Un padre herido deslumbrado por los focos
Tras la muerte de su hija Mari Luz, Juan José Cortés se embarcó en una huida hacia adelante Se creyó su propio personaje, hasta que un tiroteo le apartó de los focos
Enamoró a las cámaras desde el mismo instante en que, la noche del 13 de enero de 2008, vestido con su chándal de entrenador de los juveniles del Recreativo de Huelva, pidió ayuda a España para encontrar a su hija. La niña, de cinco años, había desaparecido esa tarde cuando iba a comprar chuches al quiosco de barrio, El Torrejón, un distrito de Huelva en el que, hasta entonces, se negaban a entrar hasta los taxistas.
El país entero se prendó y se implicó en la lucha de ese hombre alto, apuesto, elegante, -gitano, sí, pero “como nosotros”, pensaban muchos, sin decirlo, al verlo-, con el verbo ligero y florido del vendedor ambulante y predicador evangelista que luego se supo que era, por hallar a Mari Luz, la pequeña de sus tres hijos, la niña de sus ojos, la reina de su casa.
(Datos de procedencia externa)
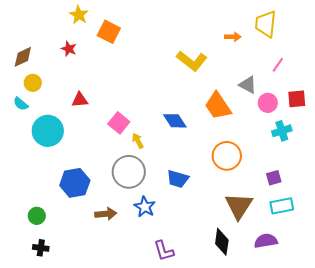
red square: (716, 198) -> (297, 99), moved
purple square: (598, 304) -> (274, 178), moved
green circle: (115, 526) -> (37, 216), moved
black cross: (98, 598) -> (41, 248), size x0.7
Un ciudadano exigiendo sus derechos, como cualquier otro en su caso, sin ninguna coletilla añadida. La tragedia de los Cortés se convirtió en el drama de todos. Mari Luz, en la niña perdida de todo un país. Y Juan José, en el padre de España. Hasta que por fin, casi dos eternos meses después, apareció su princesa. Flotando en la bocana del puerto de Huelva. Vestida con su faldita vaquera y su jersey rosa. Muerta desde la misma tarde de su desaparición. Mari Luz nunca llegó a comprar gominolas: en el camino al quiosco pasó por la puerta de su vecino de bloque, Santiago del Valle, un pederasta condenado y en libertad por una serie de negligencias judiciales, y ahí acabaron sus días.
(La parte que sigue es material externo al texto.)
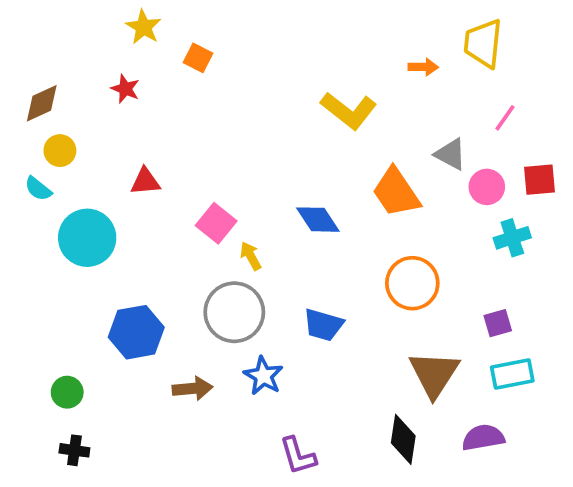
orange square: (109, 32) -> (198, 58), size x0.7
Cortés, lo dijo él, entró “en coma”. "Ando, como, respiro, pero estoy muerto, soy un zombi en vida", decía a quien le escuchase. Abandonó su vida. Dejó a sus otros dos hijos, dos chicos adolescentes, al cuidado de su esposa, también rota de dolor por el drama, y se lanzó a lo que desde entonces considera su misión en la vida. Hacer justicia a su hija. Recorrió España de punta a punta en su furgoneta pidiendo firmas exigiendo la cadena perpetua para los pederastas asesinos. Entró en todas las radios. Salió en todas las televisiones. Los políticos -con una mezcla de vergüenza, sentimiento de culpa, y oportunismo para aprovechar el tirón demagógico del padre destrozado- se desvivían por agradarle. El presidente Zapatero le recibió en La Moncloa. Rajoy, líder de la oposición, le agasajaba a la mínima. El ministro del Interior, Alfredo Pérez Rubalcaba, y la entonces portavoz de la oposición, Soraya Sáenz de Santamaría se fotografiaron con él en la presentación de su biografía.
Puede que ahí empezara a perder el rumbo. En vez de retirarse a hacer el duelo, cuidar de su esposa y sus niños, y recuperar su vida, se embarcó en una huida hacia adelante promocionando, en solitario, el volumen por todas las ferias provinciales, comarcales y locales de la agenda. Las televisiones se lo rifaban como tertuliano experto en seguridad ciudadana en programas de debate espectáculo. El Partido Popular le tentaba con puestos de asesor –aún sigue siéndolo del alcalde popular de Sevilla, Juan Ignacio Zoido- en la misma materia de la que fue víctima. Algunos le consideraban un líder de masas, un pastor laico, un creador de opinión. Otros, un iluminado mortalmente herido por su propia desgracia. Él, deslumbrado quizá de los mismos focos que se prendaron de él en su día, se dejó querer. Se fue de su barrio de toda la vida. Fundó un ministerio evangélico con su nombre. Daba sermones donde se lle llamaba. Se creyó su propio personaje.
Hasta que nos enteramos de que se había visto envuelto en una trifulca con tiros incluidos. De que se le había calentado algo más que la boca en una discusión de calle. Probablemente, alguien le mentó a sus muertos. A su niña. A la luz de sus ojos. Y eso es mucho más de lo que Cortés, un gitano puro para quien los difuntos son sagrados hasta el punto de no poder pronunciar su nombre en vano, puede soportar sereno.